Listed entries
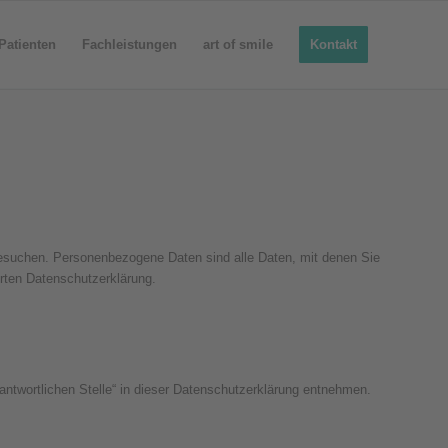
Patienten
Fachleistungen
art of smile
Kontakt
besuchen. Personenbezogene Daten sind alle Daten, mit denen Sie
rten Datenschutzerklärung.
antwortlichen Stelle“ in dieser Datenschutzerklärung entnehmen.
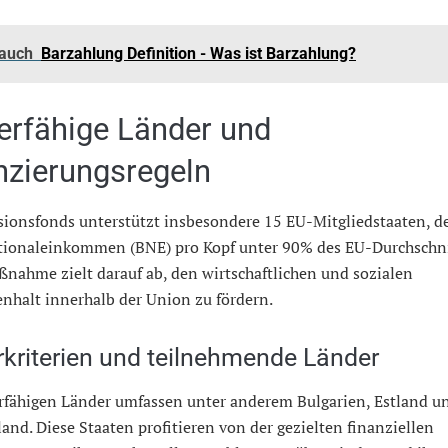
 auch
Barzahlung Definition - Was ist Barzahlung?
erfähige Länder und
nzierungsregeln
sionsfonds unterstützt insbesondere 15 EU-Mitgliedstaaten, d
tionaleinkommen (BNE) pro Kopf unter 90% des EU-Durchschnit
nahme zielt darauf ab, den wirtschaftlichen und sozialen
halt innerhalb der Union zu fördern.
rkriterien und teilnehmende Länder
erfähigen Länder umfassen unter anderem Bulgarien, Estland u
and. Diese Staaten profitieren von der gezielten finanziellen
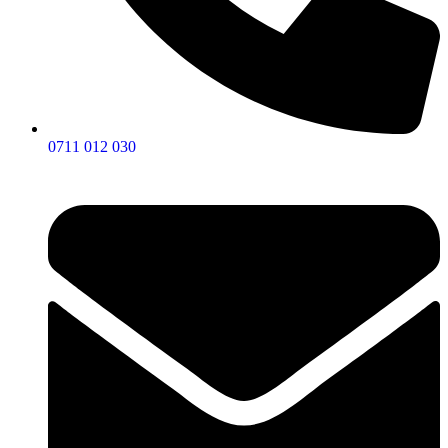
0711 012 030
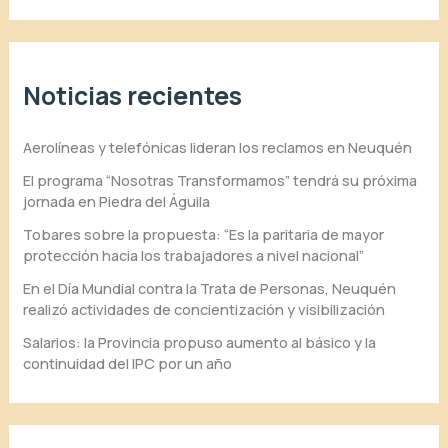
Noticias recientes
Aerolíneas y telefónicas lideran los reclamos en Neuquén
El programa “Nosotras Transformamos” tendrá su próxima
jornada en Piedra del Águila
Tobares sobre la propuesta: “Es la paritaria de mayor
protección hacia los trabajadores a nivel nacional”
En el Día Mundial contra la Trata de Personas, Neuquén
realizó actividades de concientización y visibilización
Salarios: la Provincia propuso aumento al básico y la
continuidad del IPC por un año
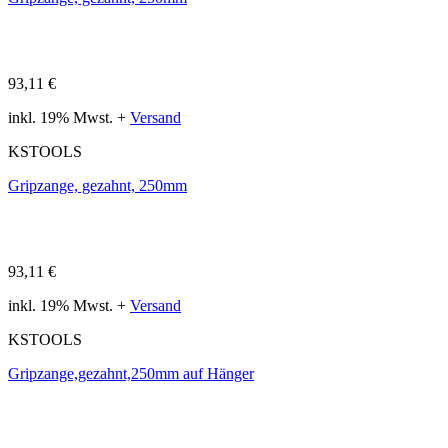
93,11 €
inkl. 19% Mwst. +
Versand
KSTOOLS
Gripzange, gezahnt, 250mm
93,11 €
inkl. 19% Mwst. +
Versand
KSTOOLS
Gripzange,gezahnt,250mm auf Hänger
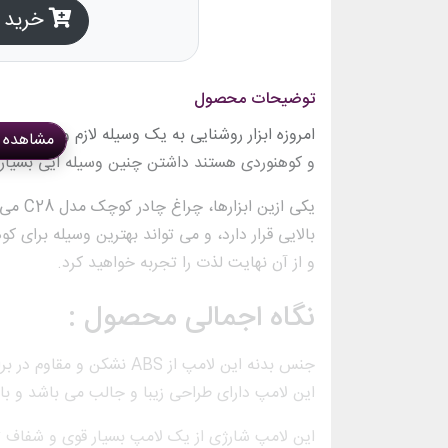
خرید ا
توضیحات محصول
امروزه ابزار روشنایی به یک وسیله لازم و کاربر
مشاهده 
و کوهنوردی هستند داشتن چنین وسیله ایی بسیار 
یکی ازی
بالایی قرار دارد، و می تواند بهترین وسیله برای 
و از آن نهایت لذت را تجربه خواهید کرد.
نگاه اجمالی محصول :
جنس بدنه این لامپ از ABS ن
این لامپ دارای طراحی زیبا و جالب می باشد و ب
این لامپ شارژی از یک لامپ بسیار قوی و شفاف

Work item
If an entry holds a picture, leave that picture out, and transcribe the rest of the listing above exactly.

Task solution
Patienten
Fachleistungen
art of smile
Kontakt
besuchen. Personenbezogene Daten sind alle Daten, mit denen Sie
rten Datenschutzerklärung.
antwortlichen Stelle“ in dieser Datenschutzerklärung entnehmen.
 auch
Barzahlung Definition - Was ist Barzahlung?
erfähige Länder und
nzierungsregeln
sionsfonds unterstützt insbesondere 15 EU-Mitgliedstaaten, d
tionaleinkommen (BNE) pro Kopf unter 90% des EU-Durchschnit
nahme zielt darauf ab, den wirtschaftlichen und sozialen
halt innerhalb der Union zu fördern.
rkriterien und teilnehmende Länder
erfähigen Länder umfassen unter anderem Bulgarien, Estland u
and. Diese Staaten profitieren von der gezielten finanziellen
0711 012 030
Noticias recientes
Aerolíneas y telefónicas lideran los reclamos en Neuquén
El programa “Nosotras Transformamos” tendrá su próxima
jornada en Piedra del Águila
Tobares sobre la propuesta: “Es la paritaria de mayor
protección hacia los trabajadores a nivel nacional”
En el Día Mundial contra la Trata de Personas, Neuquén
realizó actividades de concientización y visibilización
Salarios: la Provincia propuso aumento al básico y la
continuidad del IPC por un año
93,11 €
inkl. 19% Mwst. +
Versand
KSTOOLS
Gripzange, gezahnt, 250mm
93,11 €
inkl. 19% Mwst. +
Versand
KSTOOLS
Gripzange,gezahnt,250mm auf Hänger
خرید ا
توضیحات محصول
امروزه ابزار روشنایی به یک وسیله لازم و کاربر
مشاهده 
و کوهنوردی هستند داشتن چنین وسیله ایی بسیار 
یکی ازی
بالایی قرار دارد، و می تواند بهترین وسیله برای 
و از آن نهایت لذت را تجربه خواهید کرد.
نگاه اجمالی محصول :
جنس بدنه این لامپ از ABS ن
این لامپ دارای طراحی زیبا و جالب می باشد و ب
این لامپ شارژی از یک لامپ بسیار قوی و شفاف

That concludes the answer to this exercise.